WHAT THIS EXERCISE ASKS:
A: Rewrite every line of the CAD listing as a numbered list, omitting any blank lines.
B: Continue the blog post about Encanto from the point where it stops.

SOURCE EXTRACT:

:::

Let’s Talk About Bruno, Encanto and St. George’s
Katie Morton

 

Katie Morton is the Director of Communications at St. George’s. She is a graduate of the University of Georgia (Go Dawgs!), where she earned a BS in Middle Grades Education, and the University of Connecticut, where she earned an MA in Educational Psychology with an emphasis in gifted education. She previously served as a Middle School Language Arts Teacher and Director of Talented and Gifted Services. This is her 14th year at the school, and she is a parent to two St. George’s students.

*Spoilers Ahead*

 

Suffice it to say that Disney and Lin Manuel Miranda have done it again. They’ve created a masterpiece of music and themes that pull on our heartstrings and make us want to hug our families tightly. They’ve made another movie that, on the surface, feels like it was made for children, yet we adults find ourselves just as charmed, albeit for different reasons.

I watched Encanto this past weekend with my kids, and, like many of you I’m sure, we’ve been listening to the soundtrack on repeat during the commutes to and from school. My 6 year-old’s favorite song is “Surface Pressure,” and I’m partial to “Dos Oruguitas.” Of course, we love “We Don’t Talk About Bruno,” too. 

I have to credit my 1st grader’s teachers for his astute observation of story elements in the film. As I explained to him one morning that Colombia is a country in South America and that it served as the setting for the movie, his little brain went to work, shifting from setting to characters. He listed off the names he could remember and substituted powers when he couldn’t. “Oh, and the house is a character, of course,” he said.

Yes, yes, it is. 

Speaking of Colombia, there’s much to reflect on around the theme of refugees and the trauma they experience, and, in the same vein, the movie and its setting present an opportunity for Americans to reframe how we think about Colombia overall, thinking first of its vibrant culture— not first of violence or drugs. The movie strikes a balance between reminding us of the very real strife of Colombia’s past and present, something that can’t be glossed over, and using it to emphasize the importance of home and family. I am eager to learn and take in more about this country, that, like Mirabel’s power, is one representative of healing.

Other themes and motifs within the movie struck a chord with me, too– sibling rivalry, the pressure we put on ourselves to be perfect (this one could be a parenting blog post of its own!), the love we have for our families, the bright colors and butterflies…

Oh, and let’s talk about Bruno. I have questions, like HOW LONG was he living in the casita without anyone but Dolores noticing? Did he have to look into the future to know when it was safe to sneak out and search for food or use the bathroom?

:::

SUPPLIED ENTRIES:

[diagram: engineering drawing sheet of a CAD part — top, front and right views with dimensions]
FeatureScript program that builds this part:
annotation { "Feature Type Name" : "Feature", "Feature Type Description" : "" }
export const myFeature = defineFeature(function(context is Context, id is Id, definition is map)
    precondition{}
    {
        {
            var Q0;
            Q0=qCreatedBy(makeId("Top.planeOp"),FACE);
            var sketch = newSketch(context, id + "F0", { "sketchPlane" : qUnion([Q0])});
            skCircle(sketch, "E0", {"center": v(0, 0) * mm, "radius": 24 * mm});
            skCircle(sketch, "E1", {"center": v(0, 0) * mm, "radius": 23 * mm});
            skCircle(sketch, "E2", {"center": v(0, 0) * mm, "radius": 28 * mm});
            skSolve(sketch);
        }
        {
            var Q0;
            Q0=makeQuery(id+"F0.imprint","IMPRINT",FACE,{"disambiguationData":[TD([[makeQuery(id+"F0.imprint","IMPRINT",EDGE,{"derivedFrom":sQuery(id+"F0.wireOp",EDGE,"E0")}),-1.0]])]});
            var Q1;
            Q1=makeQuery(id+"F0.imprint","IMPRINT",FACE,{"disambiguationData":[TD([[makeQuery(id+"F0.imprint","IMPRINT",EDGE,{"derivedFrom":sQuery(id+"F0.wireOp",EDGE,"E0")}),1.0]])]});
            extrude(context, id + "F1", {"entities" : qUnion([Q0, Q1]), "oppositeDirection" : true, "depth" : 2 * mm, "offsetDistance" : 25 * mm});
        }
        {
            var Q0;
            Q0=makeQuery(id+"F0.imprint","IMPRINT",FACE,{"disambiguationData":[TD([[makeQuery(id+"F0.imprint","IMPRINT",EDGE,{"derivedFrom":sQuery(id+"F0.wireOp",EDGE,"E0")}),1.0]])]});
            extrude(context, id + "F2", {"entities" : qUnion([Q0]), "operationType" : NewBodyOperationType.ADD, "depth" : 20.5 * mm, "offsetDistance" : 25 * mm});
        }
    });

:::

RESPONSES FOR EACH TASK:
A:
1. [diagram: engineering drawing sheet of a CAD part — top, front and right views with dimensions]
2. FeatureScript program that builds this part:
3. annotation { "Feature Type Name" : "Feature", "Feature Type Description" : "" }
4. export const myFeature = defineFeature(function(context is Context, id is Id, definition is map)
5.     precondition{}
6.     {
7.         {
8.             var Q0;
9.             Q0=qCreatedBy(makeId("Top.planeOp"),FACE);
10.             var sketch = newSketch(context, id + "F0", { "sketchPlane" : qUnion([Q0])});
11.             skCircle(sketch, "E0", {"center": v(0, 0) * mm, "radius": 24 * mm});
12.             skCircle(sketch, "E1", {"center": v(0, 0) * mm, "radius": 23 * mm});
13.             skCircle(sketch, "E2", {"center": v(0, 0) * mm, "radius": 28 * mm});
14.             skSolve(sketch);
15.         }
16.         {
17.             var Q0;
18.             Q0=makeQuery(id+"F0.imprint","IMPRINT",FACE,{"disambiguationData":[TD([[makeQuery(id+"F0.imprint","IMPRINT",EDGE,{"derivedFrom":sQuery(id+"F0.wireOp",EDGE,"E0")}),-1.0]])]});
19.             var Q1;
20.             Q1=makeQuery(id+"F0.imprint","IMPRINT",FACE,{"disambiguationData":[TD([[makeQuery(id+"F0.imprint","IMPRINT",EDGE,{"derivedFrom":sQuery(id+"F0.wireOp",EDGE,"E0")}),1.0]])]});
21.             extrude(context, id + "F1", {"entities" : qUnion([Q0, Q1]), "oppositeDirection" : true, "depth" : 2 * mm, "offsetDistance" : 25 * mm});
22.         }
23.         {
24.             var Q0;
25.             Q0=makeQuery(id+"F0.imprint","IMPRINT",FACE,{"disambiguationData":[TD([[makeQuery(id+"F0.imprint","IMPRINT",EDGE,{"derivedFrom":sQuery(id+"F0.wireOp",EDGE,"E0")}),1.0]])]});
26.             extrude(context, id + "F2", {"entities" : qUnion([Q0]), "operationType" : NewBodyOperationType.ADD, "depth" : 20.5 * mm, "offsetDistance" : 25 * mm});
27.         }
28.     });

B:
Beyond those questions, though, lies Bruno himself. Bruno is fascinating to me. His gift gives him a different view of the world, but maybe it’s the other way around. Maybe his way of seeing things differently steered him to his gift of prophecy? Regardless, to make an outcast of someone who thinks in a different way made me want to scream, “Bruno, no, no, no.” The happiest ending of all in Encanto was that Bruno felt accepted for who he was and rejoined his family, no longer the fantastical “seven-foot frame, rats along his back.”

(My apologies if you now have the song stuck in your head.)

Interestingly enough, Encanto and its lessons reminded me a lot of St. George’s. What I love about StG is that our students are never defined in a singular way. They are more than their gifts and certainly more than any challenges they face. The acceptance, support and compassion that the faculty and student body share allows for real embodiment of “well-rounded” — not a student who is athletic, intelligent and artistic, but a student who is confident and knows how they learn best and can thrive in any setting beyond our “casita” on Napoleon Avenue (whose magic comes from the faculty behind the doors of each classroom). St. George’s students are ready for the world, not just high school.

One of my coworkers loves to use the word “magical” when writing about St. George’s. It shows up at least once in almost every single email or letter draft she shares with me for editing. I’ve offered synonyms or removed it from her writing on many occasions, but maybe it’s time to leave it there.

Because St. George’s is magical.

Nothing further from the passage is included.